This story should excite serious reflection and concern by EE's living in Texas, especially those who are not P.E.'s but may want to contest a traffic ticket or merely comment on an issue or a problem. Texas P.E.'s are aware of the Texas Engineering Practice Act and Rules, but this is also an area of nuances and interpretation. (PI)² will have Mr. David Daigle, P.E., the Director of Compliance and Enforcement for the Texas Board of Professional Engineers at its July technical meeting. (See however it is that we are listed in this issue). He will present the usual P.E. Board Ethics, but will make time to answer the above questions and any others about the Mats Järlström case. This meeting is not restricted to P.E.'s, non-P.E.'s are also welcomed to attend.

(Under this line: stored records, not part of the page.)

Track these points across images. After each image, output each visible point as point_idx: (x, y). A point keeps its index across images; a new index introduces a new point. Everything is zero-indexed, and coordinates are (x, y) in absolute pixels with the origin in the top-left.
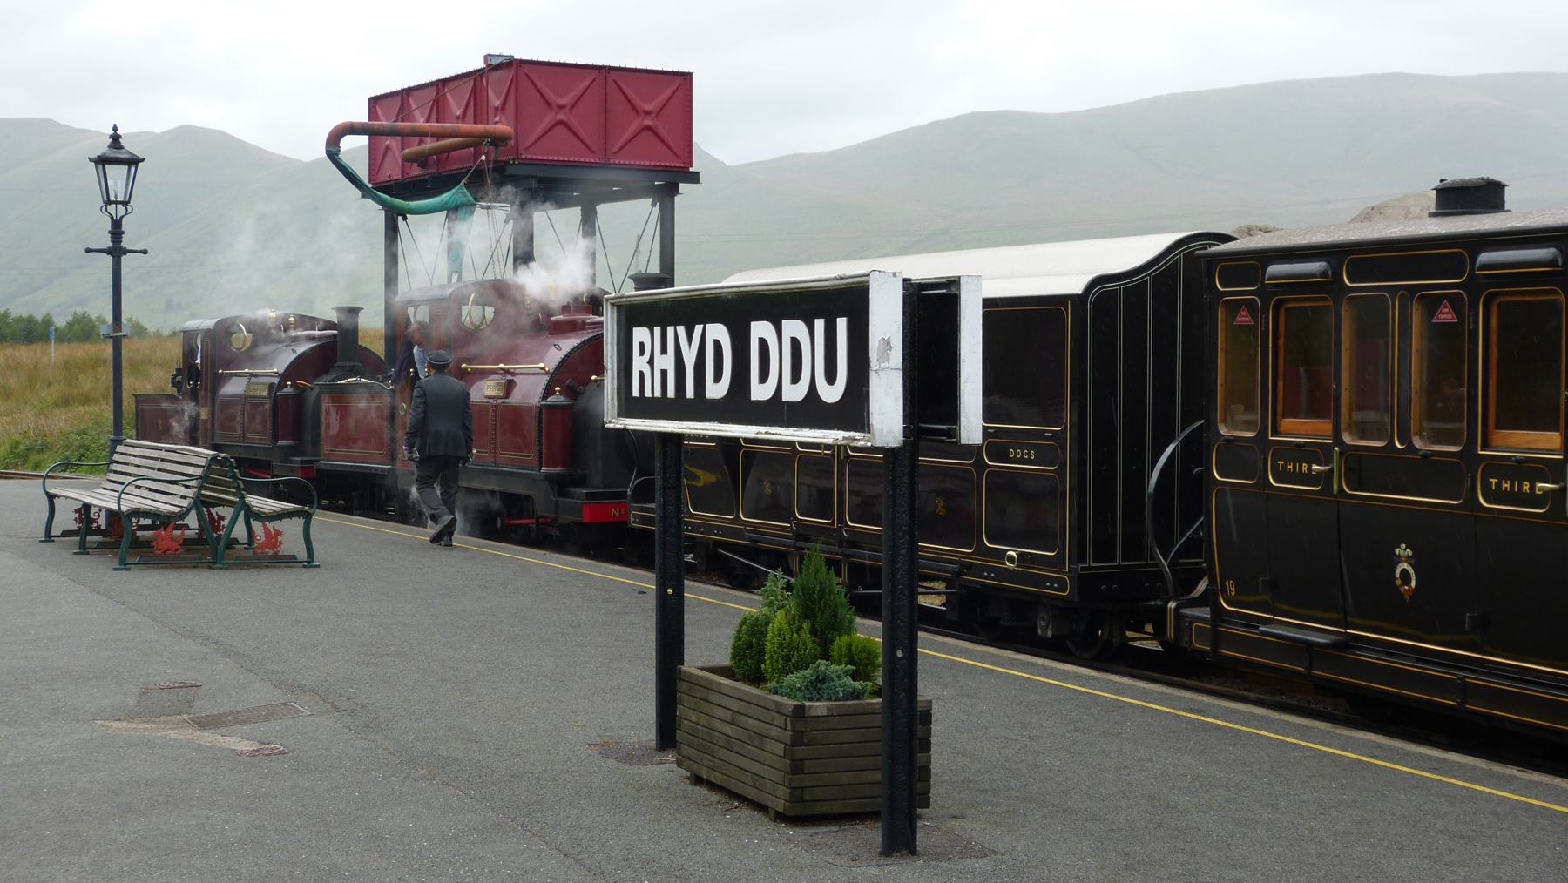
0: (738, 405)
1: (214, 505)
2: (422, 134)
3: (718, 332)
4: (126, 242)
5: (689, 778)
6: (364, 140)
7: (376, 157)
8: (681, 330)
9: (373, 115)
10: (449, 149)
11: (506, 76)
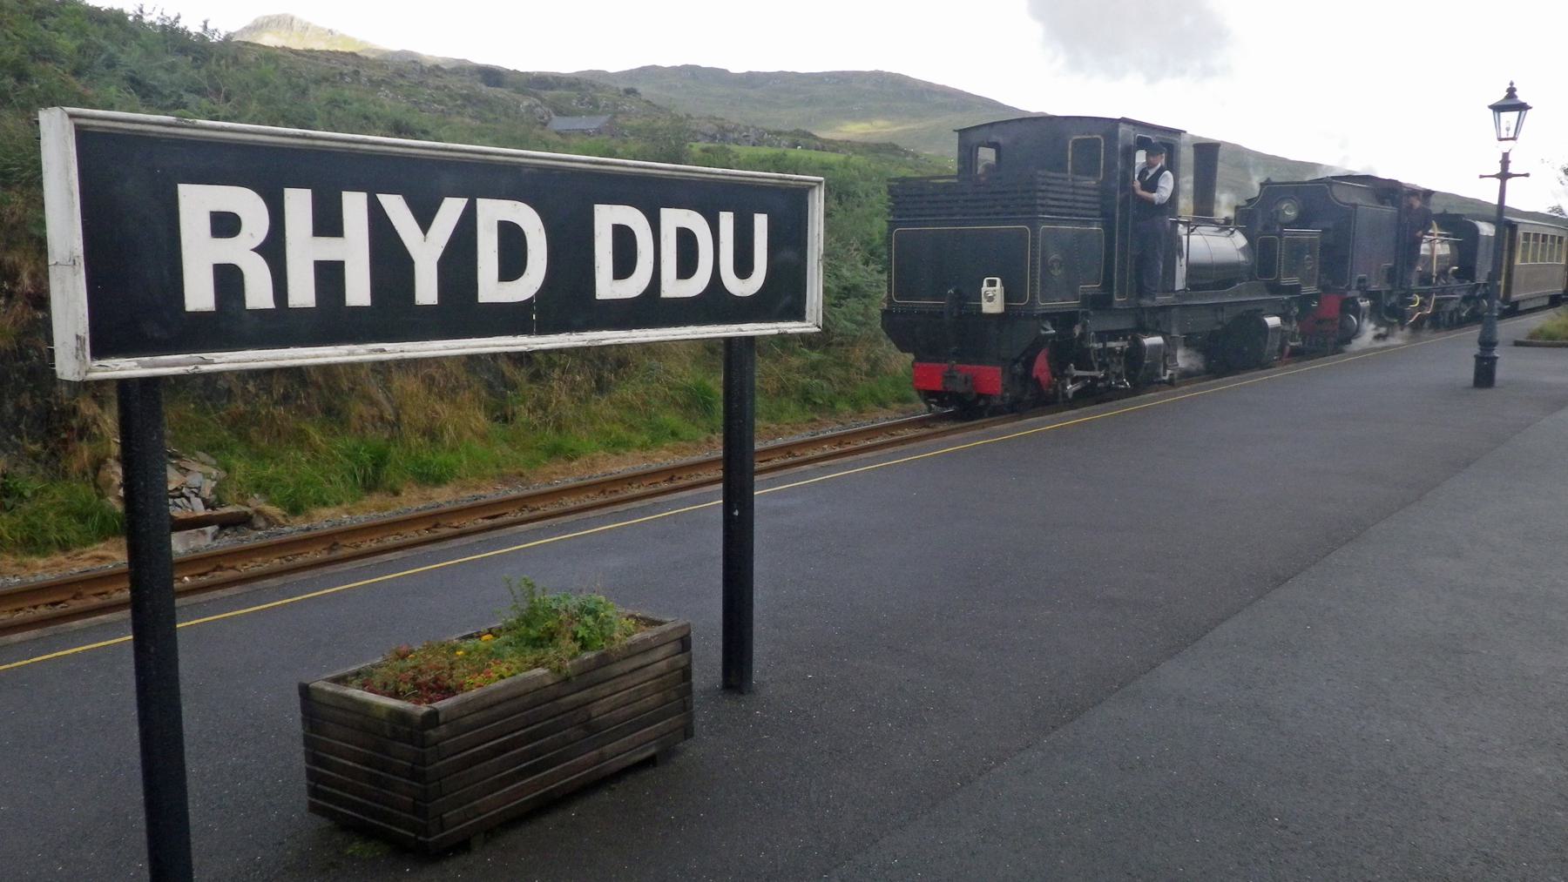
4: (1512, 169)
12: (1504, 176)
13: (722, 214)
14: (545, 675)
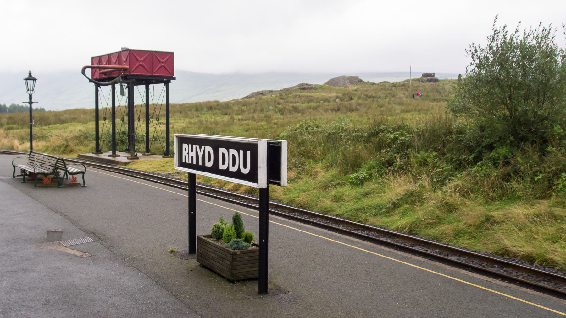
0: (215, 169)
1: (57, 169)
2: (105, 68)
3: (209, 149)
4: (33, 101)
5: (200, 265)
6: (90, 69)
7: (93, 75)
8: (198, 146)
9: (92, 63)
10: (111, 72)
11: (127, 53)
12: (31, 103)
13: (247, 152)
14: (197, 190)
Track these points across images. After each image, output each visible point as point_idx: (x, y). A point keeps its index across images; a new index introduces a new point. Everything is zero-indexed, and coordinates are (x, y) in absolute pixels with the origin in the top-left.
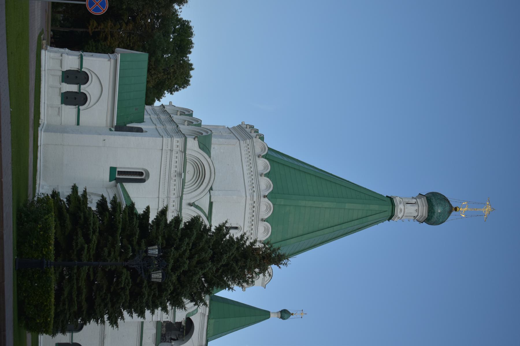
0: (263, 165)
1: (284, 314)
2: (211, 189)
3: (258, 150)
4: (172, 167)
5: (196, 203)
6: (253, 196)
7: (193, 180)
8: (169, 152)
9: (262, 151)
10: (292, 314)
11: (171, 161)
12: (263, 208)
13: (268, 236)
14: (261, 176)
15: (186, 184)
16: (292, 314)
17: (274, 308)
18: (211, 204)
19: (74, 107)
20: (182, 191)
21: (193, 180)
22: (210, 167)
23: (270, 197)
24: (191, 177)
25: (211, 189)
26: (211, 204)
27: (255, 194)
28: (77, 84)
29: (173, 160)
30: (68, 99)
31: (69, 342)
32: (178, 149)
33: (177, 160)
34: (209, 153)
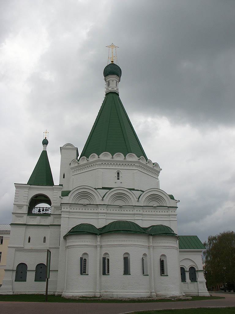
0: (94, 158)
1: (45, 142)
2: (95, 188)
3: (85, 162)
4: (80, 211)
5: (102, 197)
6: (99, 164)
7: (89, 200)
8: (70, 214)
9: (84, 160)
10: (46, 138)
11: (75, 212)
12: (106, 158)
13: (134, 154)
14: (88, 160)
15: (163, 205)
16: (46, 138)
17: (41, 148)
18: (103, 188)
19: (197, 274)
20: (165, 206)
21: (89, 200)
22: (76, 191)
23: (98, 155)
24: (88, 200)
25: (95, 188)
26: (103, 188)
27: (136, 164)
28: (195, 274)
29: (112, 212)
30: (194, 279)
31: (15, 273)
32: (68, 208)
33: (158, 211)
34: (70, 192)
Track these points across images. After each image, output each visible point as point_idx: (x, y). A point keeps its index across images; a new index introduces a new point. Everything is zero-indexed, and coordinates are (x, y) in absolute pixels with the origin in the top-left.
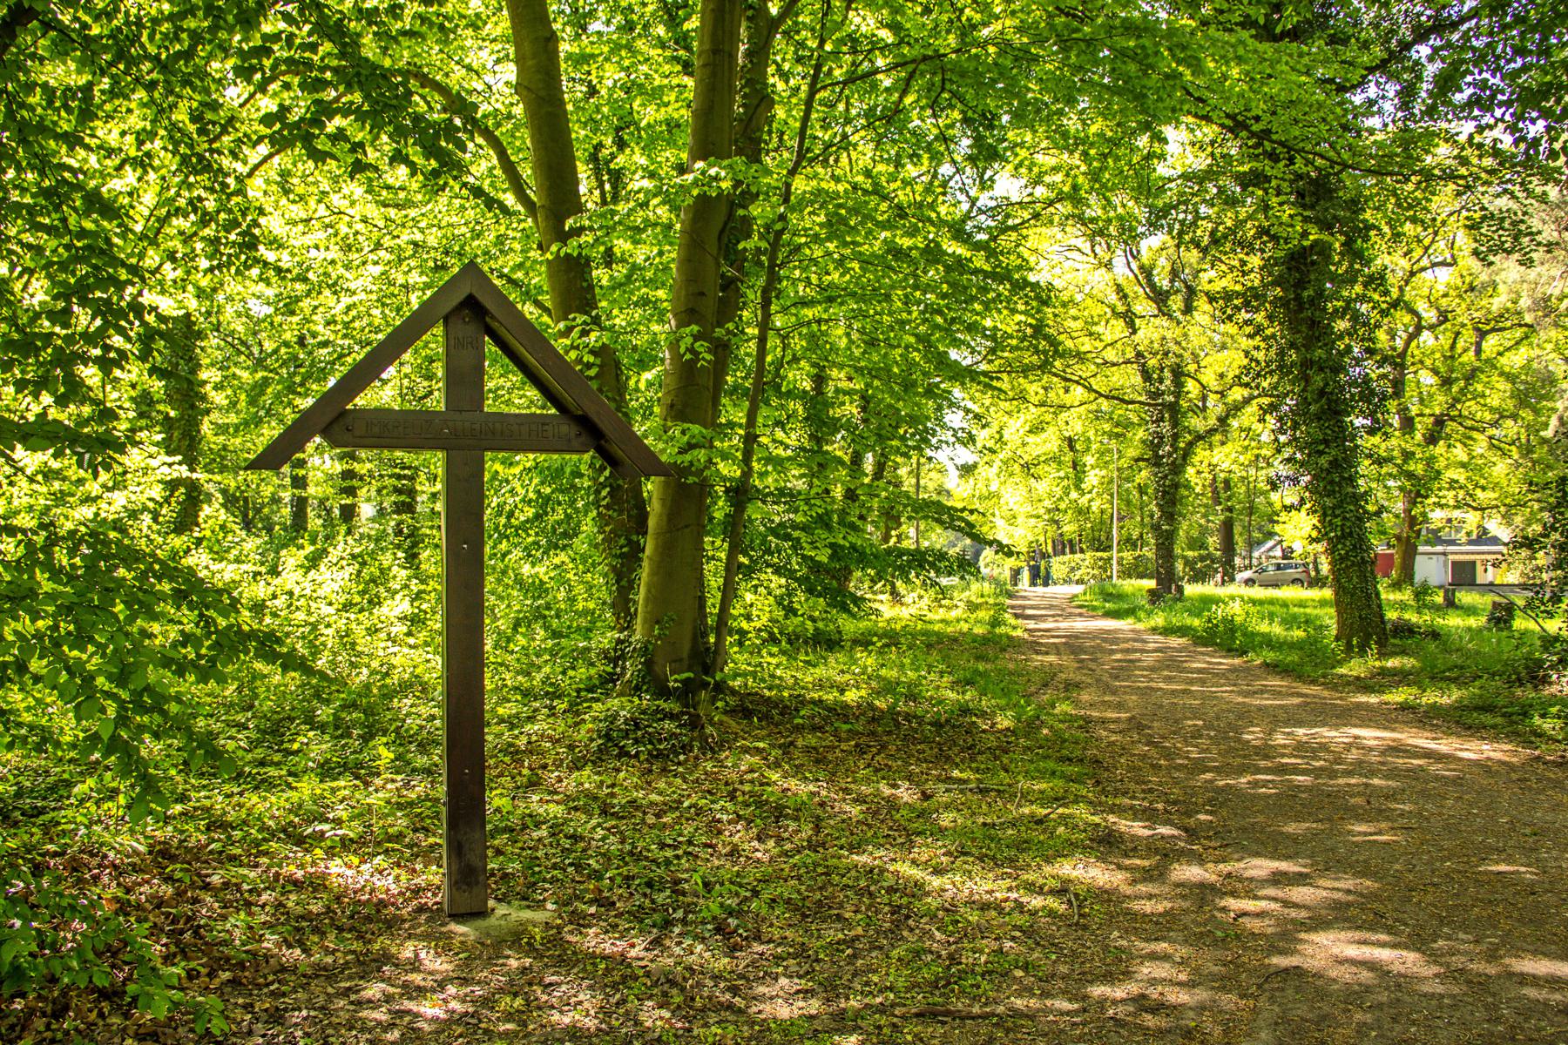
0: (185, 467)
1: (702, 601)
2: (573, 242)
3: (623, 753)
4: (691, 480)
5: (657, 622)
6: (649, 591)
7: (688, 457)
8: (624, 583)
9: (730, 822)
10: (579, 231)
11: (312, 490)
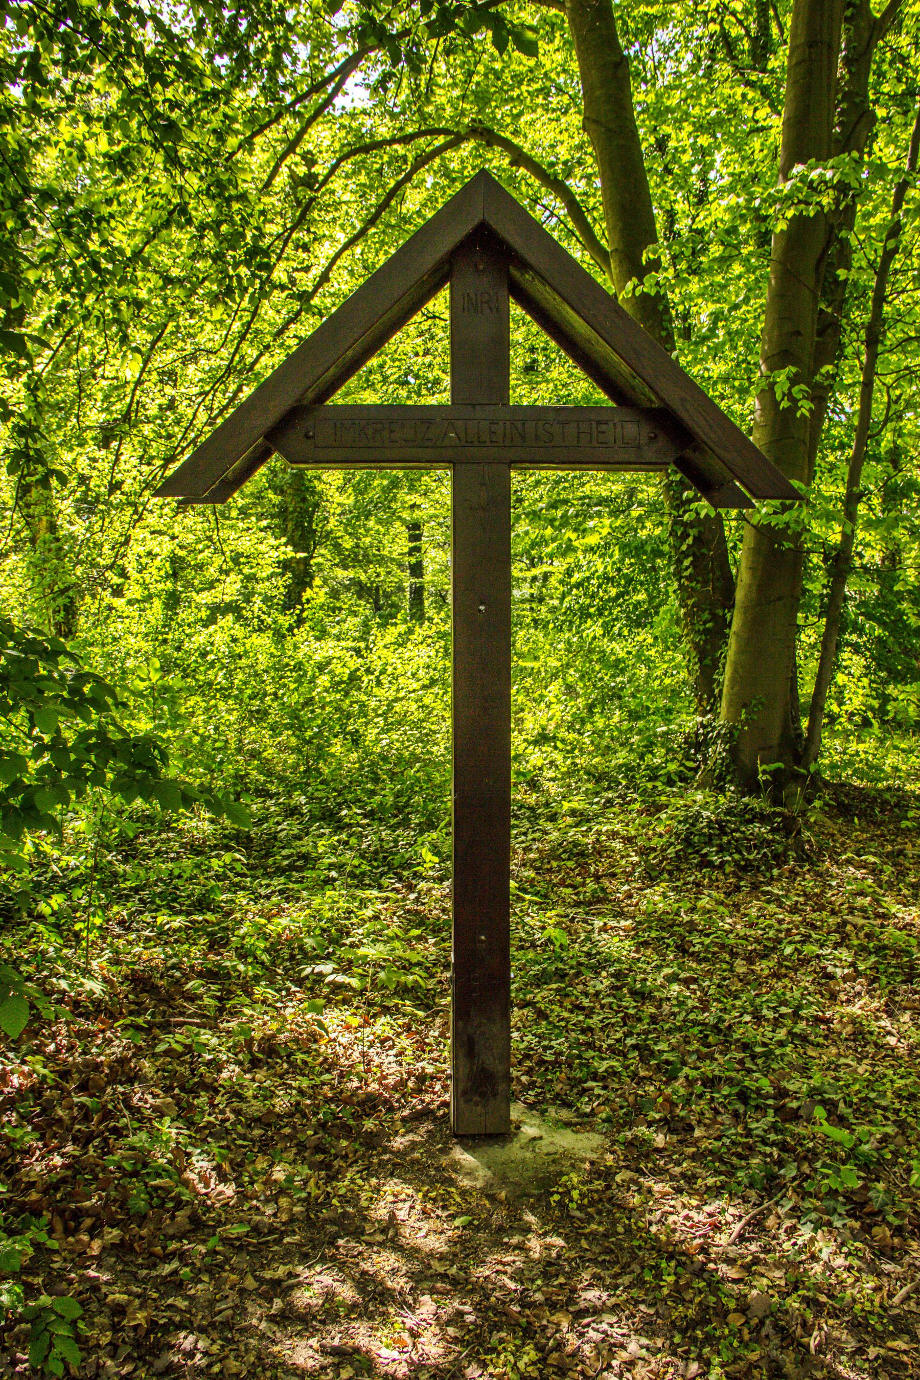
0: (290, 548)
1: (793, 689)
2: (649, 280)
3: (705, 863)
4: (787, 545)
5: (745, 706)
6: (735, 671)
7: (786, 517)
8: (707, 662)
9: (845, 979)
10: (656, 265)
11: (428, 578)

Speaker: Mr. Dave Daigle, Director of Compliance & Enforcement, Texas Board of Professional Engineers
Mr. Daigle joined the Texas Board of Professional Engineers in August 2016 as Director of the Compliance & Enforcement Division. As the Director, Mr. Daigle manages the day-to- day operations of the division to include policy advisory opinions, compliance reviews of continuing education audits, seal imprint approvals, investigations of enforcement cases against violators, and providing outreach programs to educate the public and licensed engineers on engineering matters pertaining to the Board and the Engineering Practice Act. Mr. Daigle is a licensed professional engineer in the state of Texas.
Before joining the State of Texas, he served in the U.S. Navy from July 1991 until he retired in 2016. During his military service, he achieved the enlisted rank of Chief Petty Officer in 1999 while serving as an Electronics Technician for the Naval Nuclear Propulsion Program. He was selected to attend Old Dominion University in 2000 where he earned his Bachelor of Science in Mechanical Engineering and a Masters in Engineering Management. He is also achieved certification as a Naval Nuclear Engineer. As a Naval Officer he achieved the rank of Lieutenant Commander and served as the Engineer on the nuclear submarine USS Alaska and for the Submarine Squadron Twenty.
Mr. Daigle has been awarded the Defense Meritorious Service Medal, Meritorious Service Medal, Navy Commendation Medal (four awards), the Navy Achievement Medal (five awards), andserved on teams that have earned the Meritorious Unit Commendation (two awards) and Battle Efficiency “E” (three awards). While the Engineer on the Alaska, her Engineering Department was awarded the Engineering “E” for Excellence from the Commander of Submarine Squadron Twenty.
Dave and his wife Erika reside in Austin and have four grown children.